Your objective
Count the lines in the entries below that contain the string "desarrollo", and reply with the number alone.
━━ The records ━━
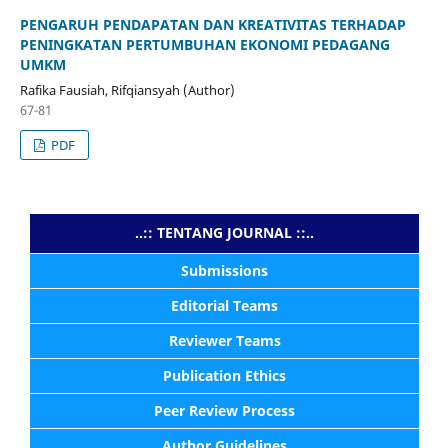
PENGARUH PENDAPATAN DAN KREATIVITAS TERHADAP
PENINGKATAN PERTUMBUHAN EKONOMI PEDAGANG
UMKM
Rafika Fausiah, Rifqiansyah (Author)
67-81
PDF
..:: TENTANG JOURNAL ::..
Submissions
Editorial Teams
Reviewer Teams
Publication Ethics
Peer Review Process
Author Guidelines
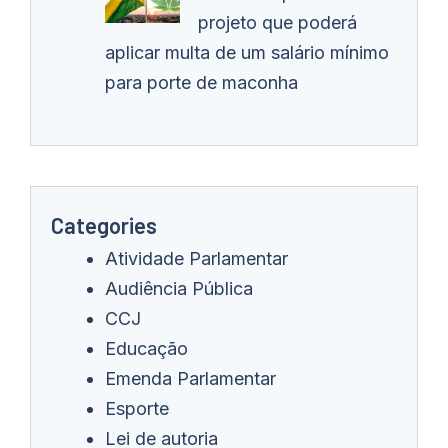
projeto que poderá
aplicar multa de um salário mínimo
para porte de maconha
Categories
Atividade Parlamentar
Audiência Pública
CCJ
Educação
Emenda Parlamentar
Esporte
Lei de autoria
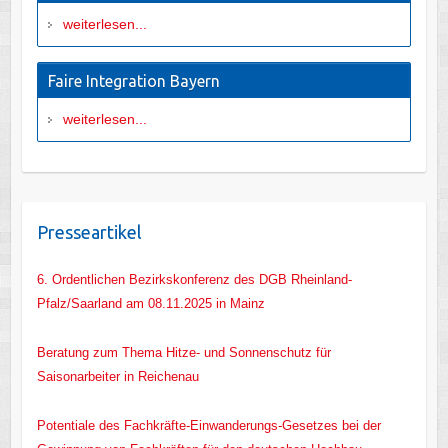
weiterlesen...
Faire Integration Bayern
weiterlesen...
Presseartikel
6. Ordentlichen Bezirkskonferenz des DGB Rheinland-
Pfalz/Saarland am 08.11.2025 in Mainz
Beratung zum Thema Hitze- und Sonnenschutz für
Saisonarbeiter in Reichenau
Potentiale des Fachkräfte-Einwanderungs-Gesetzes bei der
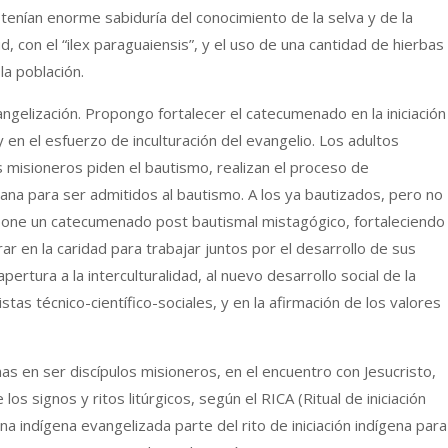
tenían enorme sabiduría del conocimiento de la selva y de la
d, con el “ilex paraguaiensis”, y el uso de una cantidad de hierbas
la población.
gelización. Propongo fortalecer el catecumenado en la iniciación
l y en el esfuerzo de inculturación del evangelio. Los adultos
 misioneros piden el bautismo, realizan el proceso de
tiana para ser admitidos al bautismo. A los ya bautizados, pero no
pone un catecumenado post bautismal mistagógico, fortaleciendo
erar en la caridad para trabajar juntos por el desarrollo de sus
rtura a la interculturalidad, al nuevo desarrollo social de la
istas técnico-científico-sociales, y en la afirmación de los valores
s en ser discípulos misioneros, en el encuentro con Jesucristo,
los signos y ritos litúrgicos, según el RICA (Ritual de iniciación
na indígena evangelizada parte del rito de iniciación indígena para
━━━
Exercise result
2